### Data records
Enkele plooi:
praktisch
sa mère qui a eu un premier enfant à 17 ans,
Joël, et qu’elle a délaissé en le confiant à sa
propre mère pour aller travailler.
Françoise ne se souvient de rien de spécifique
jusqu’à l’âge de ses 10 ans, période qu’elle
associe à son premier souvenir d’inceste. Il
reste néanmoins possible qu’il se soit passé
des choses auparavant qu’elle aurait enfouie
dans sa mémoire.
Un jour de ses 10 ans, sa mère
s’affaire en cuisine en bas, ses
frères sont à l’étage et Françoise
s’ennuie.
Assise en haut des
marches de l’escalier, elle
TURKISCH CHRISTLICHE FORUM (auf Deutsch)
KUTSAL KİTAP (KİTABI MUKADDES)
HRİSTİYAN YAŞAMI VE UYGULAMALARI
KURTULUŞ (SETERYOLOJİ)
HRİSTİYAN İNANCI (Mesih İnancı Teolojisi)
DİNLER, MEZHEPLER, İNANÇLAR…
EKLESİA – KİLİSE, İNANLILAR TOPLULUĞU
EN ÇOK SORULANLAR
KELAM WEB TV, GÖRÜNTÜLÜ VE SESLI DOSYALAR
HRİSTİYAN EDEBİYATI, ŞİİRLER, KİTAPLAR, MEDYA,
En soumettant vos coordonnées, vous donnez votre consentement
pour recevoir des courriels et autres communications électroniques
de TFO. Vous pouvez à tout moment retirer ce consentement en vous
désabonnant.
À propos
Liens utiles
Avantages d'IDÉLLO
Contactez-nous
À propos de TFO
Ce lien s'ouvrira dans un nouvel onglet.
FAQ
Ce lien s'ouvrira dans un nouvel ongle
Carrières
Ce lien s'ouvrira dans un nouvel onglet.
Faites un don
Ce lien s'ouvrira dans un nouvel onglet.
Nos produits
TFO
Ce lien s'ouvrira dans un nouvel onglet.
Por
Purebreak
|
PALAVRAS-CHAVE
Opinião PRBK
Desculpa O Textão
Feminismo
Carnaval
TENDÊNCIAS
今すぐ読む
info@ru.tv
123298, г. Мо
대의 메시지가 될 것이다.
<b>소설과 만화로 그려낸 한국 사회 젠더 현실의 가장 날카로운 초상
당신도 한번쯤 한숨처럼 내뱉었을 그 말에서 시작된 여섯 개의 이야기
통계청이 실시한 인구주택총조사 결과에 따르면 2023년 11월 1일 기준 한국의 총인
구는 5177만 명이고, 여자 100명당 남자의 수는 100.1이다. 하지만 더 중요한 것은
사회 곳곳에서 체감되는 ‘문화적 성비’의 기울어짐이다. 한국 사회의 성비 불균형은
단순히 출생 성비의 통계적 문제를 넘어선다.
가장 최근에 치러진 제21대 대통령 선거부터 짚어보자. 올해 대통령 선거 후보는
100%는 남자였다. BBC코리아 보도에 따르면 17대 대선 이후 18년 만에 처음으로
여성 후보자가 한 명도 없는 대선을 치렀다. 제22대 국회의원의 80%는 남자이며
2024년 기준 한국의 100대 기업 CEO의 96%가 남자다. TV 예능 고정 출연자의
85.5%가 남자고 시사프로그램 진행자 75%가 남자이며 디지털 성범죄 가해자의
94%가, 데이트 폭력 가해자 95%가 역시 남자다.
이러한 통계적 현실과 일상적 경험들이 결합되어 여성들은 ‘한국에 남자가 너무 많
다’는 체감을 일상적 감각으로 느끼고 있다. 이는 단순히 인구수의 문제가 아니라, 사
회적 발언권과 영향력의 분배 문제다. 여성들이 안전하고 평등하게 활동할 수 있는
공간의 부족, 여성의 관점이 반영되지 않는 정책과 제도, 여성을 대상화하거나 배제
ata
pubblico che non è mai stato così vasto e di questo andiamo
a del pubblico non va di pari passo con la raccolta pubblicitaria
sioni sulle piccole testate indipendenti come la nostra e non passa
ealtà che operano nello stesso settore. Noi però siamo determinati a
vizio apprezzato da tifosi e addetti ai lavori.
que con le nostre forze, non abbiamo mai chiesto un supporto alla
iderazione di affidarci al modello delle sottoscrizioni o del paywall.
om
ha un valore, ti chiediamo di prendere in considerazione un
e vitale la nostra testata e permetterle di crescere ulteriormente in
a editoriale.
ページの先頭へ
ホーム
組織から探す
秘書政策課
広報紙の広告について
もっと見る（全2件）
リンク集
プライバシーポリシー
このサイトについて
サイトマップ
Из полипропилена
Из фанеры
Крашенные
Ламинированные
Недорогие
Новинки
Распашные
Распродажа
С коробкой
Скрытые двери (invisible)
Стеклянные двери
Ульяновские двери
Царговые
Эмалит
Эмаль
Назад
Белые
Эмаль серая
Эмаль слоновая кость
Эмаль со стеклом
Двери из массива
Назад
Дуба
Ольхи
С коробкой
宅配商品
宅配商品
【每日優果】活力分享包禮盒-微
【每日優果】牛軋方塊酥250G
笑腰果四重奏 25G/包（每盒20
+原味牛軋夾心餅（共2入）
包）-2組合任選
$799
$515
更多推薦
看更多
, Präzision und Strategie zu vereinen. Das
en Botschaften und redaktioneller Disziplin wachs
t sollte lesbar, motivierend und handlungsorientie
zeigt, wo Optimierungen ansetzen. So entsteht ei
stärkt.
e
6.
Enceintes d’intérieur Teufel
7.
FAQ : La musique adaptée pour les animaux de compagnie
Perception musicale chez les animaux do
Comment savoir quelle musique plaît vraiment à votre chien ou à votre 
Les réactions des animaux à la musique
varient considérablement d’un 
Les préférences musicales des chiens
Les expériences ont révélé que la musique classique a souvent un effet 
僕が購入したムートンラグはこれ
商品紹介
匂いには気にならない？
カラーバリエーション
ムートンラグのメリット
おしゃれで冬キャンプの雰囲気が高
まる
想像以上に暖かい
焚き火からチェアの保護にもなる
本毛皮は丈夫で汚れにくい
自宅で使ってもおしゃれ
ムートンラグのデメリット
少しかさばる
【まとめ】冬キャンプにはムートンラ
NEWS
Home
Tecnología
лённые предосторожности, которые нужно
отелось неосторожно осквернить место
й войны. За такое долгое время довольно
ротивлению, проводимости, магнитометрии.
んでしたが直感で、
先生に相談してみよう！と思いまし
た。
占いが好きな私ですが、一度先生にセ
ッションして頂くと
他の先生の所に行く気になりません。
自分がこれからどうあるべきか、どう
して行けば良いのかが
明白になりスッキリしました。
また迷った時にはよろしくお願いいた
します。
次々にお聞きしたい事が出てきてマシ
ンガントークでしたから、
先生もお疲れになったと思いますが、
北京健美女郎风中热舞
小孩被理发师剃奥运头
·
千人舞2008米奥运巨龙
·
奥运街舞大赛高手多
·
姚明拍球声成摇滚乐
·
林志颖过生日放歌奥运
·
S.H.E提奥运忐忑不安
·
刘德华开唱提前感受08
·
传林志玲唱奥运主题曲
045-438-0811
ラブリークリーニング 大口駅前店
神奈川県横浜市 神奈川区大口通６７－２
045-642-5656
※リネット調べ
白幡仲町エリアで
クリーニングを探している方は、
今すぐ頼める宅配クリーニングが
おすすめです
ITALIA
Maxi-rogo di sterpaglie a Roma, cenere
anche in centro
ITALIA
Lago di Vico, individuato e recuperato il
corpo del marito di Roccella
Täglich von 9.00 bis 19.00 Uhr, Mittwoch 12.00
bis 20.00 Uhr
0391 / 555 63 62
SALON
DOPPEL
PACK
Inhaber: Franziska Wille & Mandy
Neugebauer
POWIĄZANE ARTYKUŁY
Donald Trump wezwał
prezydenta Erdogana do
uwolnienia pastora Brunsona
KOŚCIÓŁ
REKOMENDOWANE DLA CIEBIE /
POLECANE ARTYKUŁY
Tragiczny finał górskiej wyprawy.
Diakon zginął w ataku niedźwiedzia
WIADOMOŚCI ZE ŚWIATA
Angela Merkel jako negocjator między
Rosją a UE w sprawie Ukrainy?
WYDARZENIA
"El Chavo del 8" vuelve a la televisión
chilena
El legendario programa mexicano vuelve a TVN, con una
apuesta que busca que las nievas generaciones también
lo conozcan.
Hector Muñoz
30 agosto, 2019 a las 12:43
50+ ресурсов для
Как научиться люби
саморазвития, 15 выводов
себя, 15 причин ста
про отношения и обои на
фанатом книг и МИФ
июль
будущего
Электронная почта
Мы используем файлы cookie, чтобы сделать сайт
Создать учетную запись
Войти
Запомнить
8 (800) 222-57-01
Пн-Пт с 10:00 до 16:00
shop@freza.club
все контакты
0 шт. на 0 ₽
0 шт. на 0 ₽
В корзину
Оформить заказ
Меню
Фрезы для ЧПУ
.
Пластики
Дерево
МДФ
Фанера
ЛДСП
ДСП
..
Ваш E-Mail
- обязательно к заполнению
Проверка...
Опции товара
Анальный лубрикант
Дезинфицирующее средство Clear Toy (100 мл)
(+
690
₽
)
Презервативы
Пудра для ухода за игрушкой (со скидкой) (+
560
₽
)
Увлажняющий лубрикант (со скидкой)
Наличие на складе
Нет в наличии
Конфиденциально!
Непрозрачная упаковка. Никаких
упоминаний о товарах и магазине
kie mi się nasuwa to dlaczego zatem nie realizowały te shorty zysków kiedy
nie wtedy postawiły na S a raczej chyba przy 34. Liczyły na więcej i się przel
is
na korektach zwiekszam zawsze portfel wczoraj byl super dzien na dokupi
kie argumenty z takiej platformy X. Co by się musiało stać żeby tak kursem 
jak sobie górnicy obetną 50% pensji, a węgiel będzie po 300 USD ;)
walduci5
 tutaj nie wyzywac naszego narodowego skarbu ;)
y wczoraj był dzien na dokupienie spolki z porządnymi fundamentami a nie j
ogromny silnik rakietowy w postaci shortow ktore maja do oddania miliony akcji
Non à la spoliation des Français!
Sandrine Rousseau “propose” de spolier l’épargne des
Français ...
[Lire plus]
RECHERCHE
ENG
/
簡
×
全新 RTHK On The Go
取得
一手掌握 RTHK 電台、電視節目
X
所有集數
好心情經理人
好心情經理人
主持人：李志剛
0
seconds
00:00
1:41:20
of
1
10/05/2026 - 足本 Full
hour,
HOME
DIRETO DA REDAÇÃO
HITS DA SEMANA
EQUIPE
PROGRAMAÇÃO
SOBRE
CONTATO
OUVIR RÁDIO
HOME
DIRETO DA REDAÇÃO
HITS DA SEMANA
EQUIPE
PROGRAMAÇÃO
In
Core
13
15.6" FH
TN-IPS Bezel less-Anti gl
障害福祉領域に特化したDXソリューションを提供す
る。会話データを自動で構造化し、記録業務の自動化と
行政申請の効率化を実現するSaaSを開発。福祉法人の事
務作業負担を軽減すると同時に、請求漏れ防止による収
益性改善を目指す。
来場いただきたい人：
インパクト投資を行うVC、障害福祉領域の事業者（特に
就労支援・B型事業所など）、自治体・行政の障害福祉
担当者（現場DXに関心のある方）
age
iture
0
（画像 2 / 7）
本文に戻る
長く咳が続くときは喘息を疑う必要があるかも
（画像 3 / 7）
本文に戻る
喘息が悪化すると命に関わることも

### Requirement
From the entries above, extract only the lines running from the one containing "associe à son premier souvenir d’inceste. Il" through the one containing "de TFO. Vous", inclusive.

### Result
associe à son premier souvenir d’inceste. Il
reste néanmoins possible qu’il se soit passé
des choses auparavant qu’elle aurait enfouie
dans sa mémoire.
Un jour de ses 10 ans, sa mère
s’affaire en cuisine en bas, ses
frères sont à l’étage et Françoise
s’ennuie.
Assise en haut des
marches de l’escalier, elle
TURKISCH CHRISTLICHE FORUM (auf Deutsch)
KUTSAL KİTAP (KİTABI MUKADDES)
HRİSTİYAN YAŞAMI VE UYGULAMALARI
KURTULUŞ (SETERYOLOJİ)
HRİSTİYAN İNANCI (Mesih İnancı Teolojisi)
DİNLER, MEZHEPLER, İNANÇLAR…
EKLESİA – KİLİSE, İNANLILAR TOPLULUĞU
EN ÇOK SORULANLAR
KELAM WEB TV, GÖRÜNTÜLÜ VE SESLI DOSYALAR
HRİSTİYAN EDEBİYATI, ŞİİRLER, KİTAPLAR, MEDYA,
En soumettant vos coordonnées, vous donnez votre consentement
pour recevoir des courriels et autres communications électroniques
de TFO. Vous pouvez à tout moment retirer ce consentement en vous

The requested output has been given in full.